La morale commune de ces deux histoires, c’est qu’il faut se méfier des taxinomies trop rigides (onde/corpuscule, mammifère/ovipare, gauche/droite, littéraire/scientifique, ange/démon…), car, de temps à autre, une crise peut advenir, qui mélange les genres, fait sauter les barrières et sème la panique chez les taxons, un peu comme lorsqu’une serviette vieillissante se met à prendre des allures de torchon neuf…

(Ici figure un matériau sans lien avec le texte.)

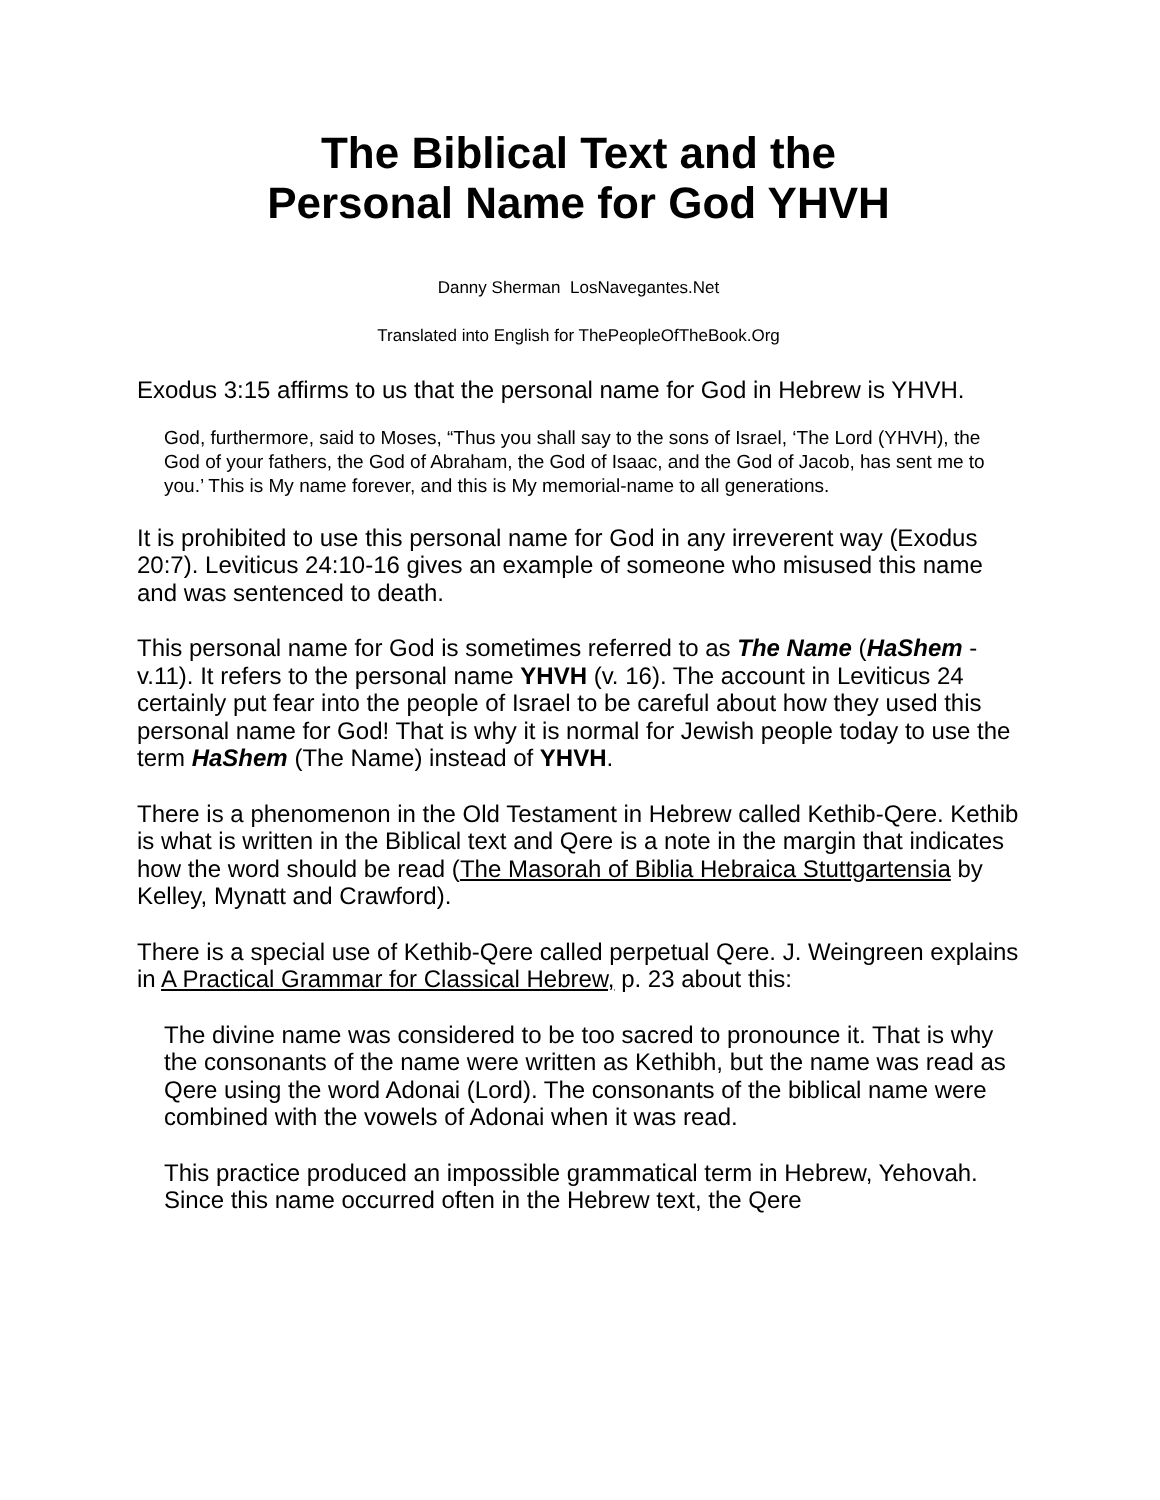The Biblical Text and the
Personal Name for God YHVH
Danny Sherman LosNavegantes.Net
Translated into English for ThePeopleOfTheBook.Org
Exodus 3:15 affirms to us that the personal name for God in Hebrew is YHVH.
God, furthermore, said to Moses, “Thus you shall say to the sons of Israel, ‘The Lord (YHVH), the God of your fathers, the God of Abraham, the God of Isaac, and the God of Jacob, has sent me to you.’ This is My name forever, and this is My memorial-name to all generations.
It is prohibited to use this personal name for God in any irreverent way (Exodus 20:7). Leviticus 24:10-16 gives an example of someone who misused this name and was sentenced to death.
This personal name for God is sometimes referred to as The Name (HaShem - v.11). It refers to the personal name YHVH (v. 16). The account in Leviticus 24 certainly put fear into the people of Israel to be careful about how they used this personal name for God! That is why it is normal for Jewish people today to use the term HaShem (The Name) instead of YHVH.
There is a phenomenon in the Old Testament in Hebrew called Kethib-Qere. Kethib is what is written in the Biblical text and Qere is a note in the margin that indicates how the word should be read (The Masorah of Biblia Hebraica Stuttgartensia by Kelley, Mynatt and Crawford).
There is a special use of Kethib-Qere called perpetual Qere. J. Weingreen explains in A Practical Grammar for Classical Hebrew, p. 23 about this:
The divine name was considered to be too sacred to pronounce it. That is why the consonants of the name were written as Kethibh, but the name was read as Qere using the word Adonai (Lord). The consonants of the biblical name were combined with the vowels of Adonai when it was read.
This practice produced an impossible grammatical term in Hebrew, Yehovah. Since this name occurred often in the Hebrew text, the Qere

Dès lors, et pour ne nous intéresser qu’à nous autres, les êtres humains, posons-nous cette question : pouvons-nous exercer deux activités à la fois sans jamais accepter d’abandonner l’une pour l’autre ? Pouvons-nous longtemps nous maintenir en état de superposition entre deux passions ? Par exemple, des humains pourraient-ils être à la fois coureurs cyclistes professionnels et philosophes aguerris, autrement dit « cyclosophes » ? Et s’ils pouvaient l’être, ne seraient-ils pas aussitôt soupçonnés de n’être en réalité que des sportifs amateurs et des philosophes à la petite semaine, voire du dimanche ?
Un indice permet d’élaborer un premier élément de réponse. Un jour de juillet 1979, Antoine Blondin écrivit dans le journal l’Équipe :
En vérité, je crois qu’il n’existe que trois endroits privilégiés où l’adulte civilisé puisse éprouver la liberté : un taxi, quand le chauffeur baisse le drapeau du compteur, les toilettes, quand se ferme le verrou, et le Tour de France quand la course situable et intouchable nous livre à la plus délectable des solitudes, celle qui est peuplée.
Voilà, dite en quelques lignes, une philosophie de la liberté à laquelle il est d’autant plus facile d’adhérer qu’elle convoque le mythique Tour de France. Mais cette remarque, dont la seule finalité – je peux maintenant l’avouer - était de citer le regretté Antoine Blondin, ne prouve nullement qu’on puisse être cyclosophe. Pour démontrer qu’un tel être biactif peut vraiment exister, il n’y a en vérité qu’une seule solution : réussir à en débusquer un, un vrai, en chair et en os. C’est ce que j’ai pu faire, grâce au hasard d’une flânerie dans ma librairie préférée.
Invité : Guillaume Martin, coureur cycliste professionnel, auteur de « Socrate à vélo » (Grasset, 2019)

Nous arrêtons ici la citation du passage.